Degrees of Freedom-the intution behind the concept.

92 Views Asked by At

What are degrees of freedom? I have some general information about this concept, but i would like to know how this concept originated theoretically and why is this concept so imptortant? Why is there a need for this concept? (e.g: in Student's distribution or in χ2 distribution)

Thanks in advance! :)

1

There are 1 best solutions below

1
On BEST ANSWER

Technically, degrees of freedom (DF) is an integer parameter of the chi-squared and Student t distributions. For example, it tells you on what row of a printed probability table you should look for a value that is required for a particular problem. Because the t distribution is defined in terms of the chi-squared distribution, DF means the same thing in both cases. As for intuition, there might be two levels, depending on your mathematical level.

(1) If you know linear algebra, the idea is something like this.
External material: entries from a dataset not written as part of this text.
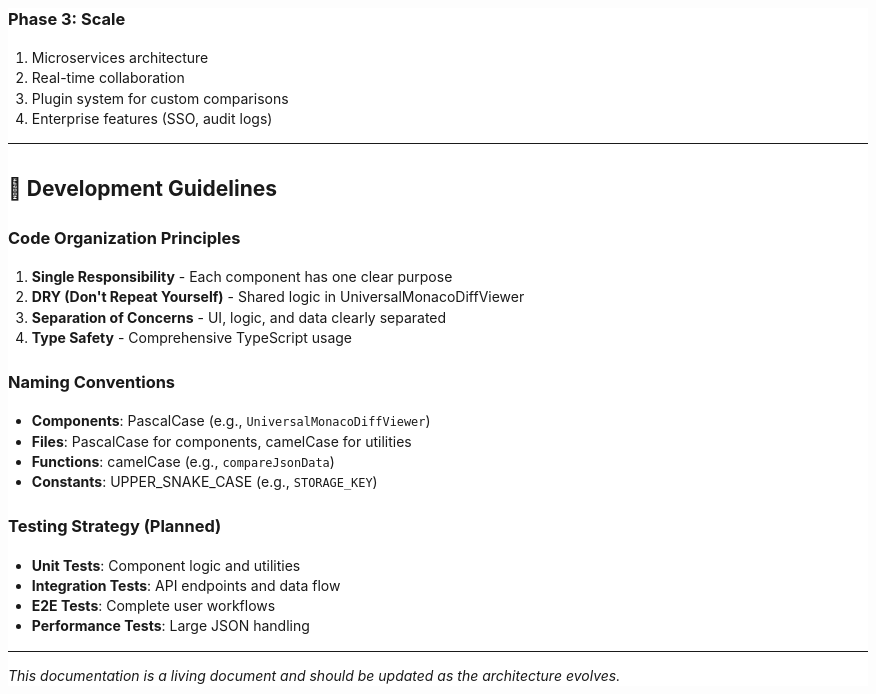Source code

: ### Phase 3: Scale
1. Microservices architecture
2. Real-time collaboration
3. Plugin system for custom comparisons
4. Enterprise features (SSO, audit logs)

---

## 📝 Development Guidelines

### Code Organization Principles
1. **Single Responsibility** - Each component has one clear purpose
2. **DRY (Don't Repeat Yourself)** - Shared logic in UniversalMonacoDiffViewer
3. **Separation of Concerns** - UI, logic, and data clearly separated
4. **Type Safety** - Comprehensive TypeScript usage

### Naming Conventions
- **Components**: PascalCase (e.g., `UniversalMonacoDiffViewer`)
- **Files**: PascalCase for components, camelCase for utilities
- **Functions**: camelCase (e.g., `compareJsonData`)
- **Constants**: UPPER_SNAKE_CASE (e.g., `STORAGE_KEY`)

### Testing Strategy (Planned)
- **Unit Tests**: Component logic and utilities
- **Integration Tests**: API endpoints and data flow
- **E2E Tests**: Complete user workflows
- **Performance Tests**: Large JSON handling

---

*This documentation is a living document and should be updated as the architecture evolves.*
View $n$ observations $X_1, X_2, \dots, X_n$ as making a vector in n-dimensional space. The sample mean $\bar X$ is expressed in terms of one linear constraint, which leaves $n-1$ dimensions "free" to express the sample variance $s^2.$

Then $(n-1)s^2/\sigma^2 \sim Chisq(DF=n-1).$ From there one derives that the one-sample t statistic has Student's t distribution with $DF = n - 1.$

(2) At the most elementary level, notice that $s^2 = \frac{\sum_{i-1}^n (X_i - \bar X)^2}{n-1}$ is used for one-sample inference with both chi-squared and t distributions. The DF parameter is simply the denominator of $s^2.$

One way to explain why the denominator is $n-1$ is as follows. The $n$ differences $(X_i - \bar X)$ must sum to 0. Once $n - 1$ of them are known, the value of the last one is already determined (not "free" to assume an independent value of its own).

If, for some reason, you happen to know the population mean $\mu$ instead of having to estimate it with $\bar X,$ then you would estimate the variance with $v = \frac{\sum_{i-1}^n (X_i - \mu)^2}{n}.$ Then $nv/\sigma^2 \sim Chisq(n).$ Some textbooks say that "a degree of freedom is lost" in the process of estimating $\mu$ by $\bar X.$ That is intended as an informal statement, not a mathematically rigorous one.

When you are considering more than one sample the formulas for DF are a little more complicated. For example, in a pooled 2-sample t test DF = $(n_1 - 1) + (n_2 - 1).$ In this case you can consider that you are summing the DF parameters for the two samples.